Ms. Wohlstetter is conducting a study of school-based management in Los Angeles; Dade County, Fla.; and Chicago. In Chicago, parents have been given a great deal of authority over individual schools, she noted, while Dade County did not involve parents in its initial plans for school-based management.
In comparison with Chicago's relatively stable population, Ms. Wohlstetter said, parents in Los Angeles are "unorganized and reactive."
"What we find in Los Angeles is that immigrants move to one area of the city where it most resembles their home country, but that once they get their bearings and some money, they quickly move out," she said. "It makes it difficult."
When schools have prepared their final plans for school-based management, parents will be asked to vote to approve the plan. The district will mail absentee ballots to parents who cannot get to a school to vote, along with copies of the proposal translated into about five languages.
Ms. Quezada, who had insisted that parents be given a formal vote on the plans, said she did so because "nobody is really looking out for the parents."
But parents are by no means the only ones who have been put in tenuous positions by the move to greater decisionmaking at the school level.
Some principals have been reluctant to give up their authority, union officials said, and have stalled in giving leadership councils copies of the school budget.
Several principals, however, said they view shared decisionmaking as an extention of and improvement on their previous method of managing the school.
The past year has been a hard one for principals for a variety of reasons, noted Eli Brent, president of Associated Administrators of Los Angeles, a 2,000-member professional organization. Principals who were forced to dock teachers' pay during the strike found themselves a few months later working with many of the same teachers on school-leadership councils, he said.
"The climate is such that we're trying to decide whether to remain management or go to supervisory status," Mr. Brent said. Supervisory status, which would be granted to administrators by the state, would allow them to negotiate a contract with the school district.
In a recent straw vote taken by the administrators' group to determine members' attitudes, Mr. Brent said, 92 percent voted in favor of seeking supervisory status.
Pat Martinez, principal of Magnolia Elementary School, said shared decisionmaking did not extend the areas that advisory groups at the school already were addressing. It did, however, provide a mechanism for the school to "get issues into the hands of people who could come back with some proposals," she said.
"We get a lot done meeting for one hour every two weeks," Ms. Martinez added. "This is not just advisory, and that makes a big difference."
Mr. Britton said the district's central staff is working to support principals, who are now "at the focal point" of the decentralization efforts.
In an attempt to make principals feel a part of the process, the district sent five administrators to Dade County, Fla., to talk to educators there about their experiences with school-based management.
Mr. Britton, who is personally associated with school-based management from his tenure as superintendent in Dade County, has one year left in his Los Angeles contract.
How principals will react to the more open-ended process of school-based management remains to be seen. Some administrators mention that principals in Dade County have the power to veto council decisions, although Dade officials say it is not used.

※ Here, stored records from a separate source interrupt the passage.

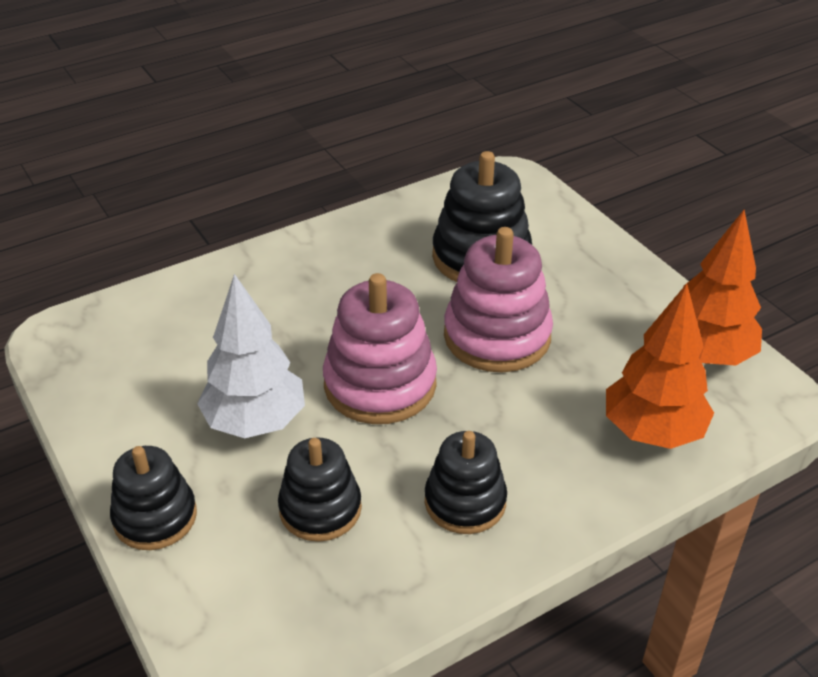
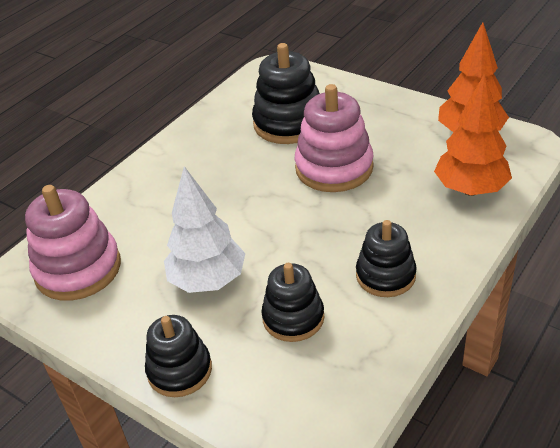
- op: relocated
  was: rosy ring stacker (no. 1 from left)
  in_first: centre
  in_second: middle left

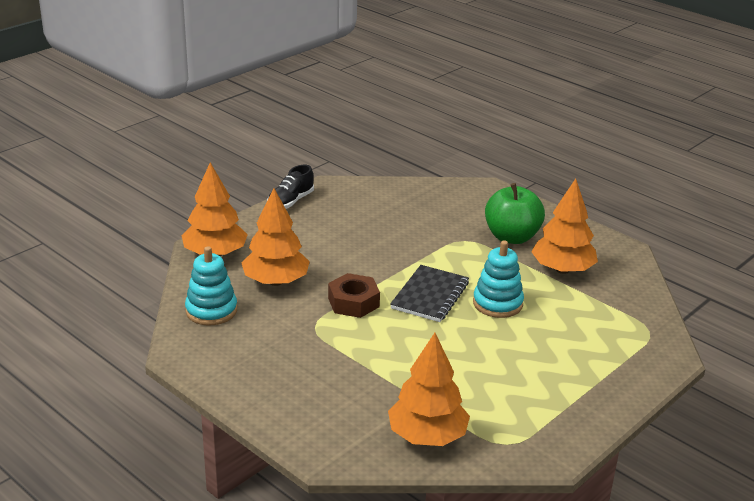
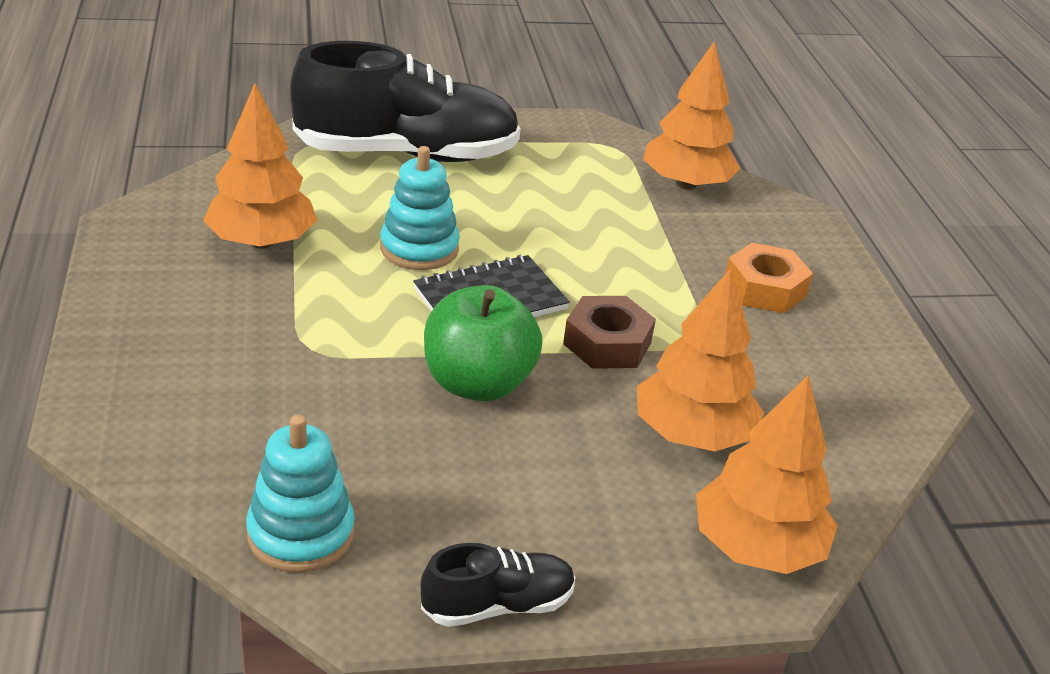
- op: appeared
  now: ebony lace-up shoe (no. 1 from left)
  in_second: top centre
- op: appeared
  now: bright orange hexagon nut
  in_second: middle right
- op: relocated
  was: teal ring stacker (no. 1 from left)
  in_first: middle left
  in_second: bottom left
- op: relocated
  was: emerald apple
  in_first: middle right
  in_second: centre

Mr. Cazares said he believes principals here also will want that option. "It's going to be 'no veto, no play' by the principals," he predicted.
Few people expect to see sweeping proposals come out of the first round of applications to participate in school-based management. Whether the maximum number of 70 schools will even be willing to try it is also an open question.
"I don't think we're going to have too many applications," Ms. Goldberg said. "Nobody is ready, and it's not just the parents. But if they are ready, they can go right ahead."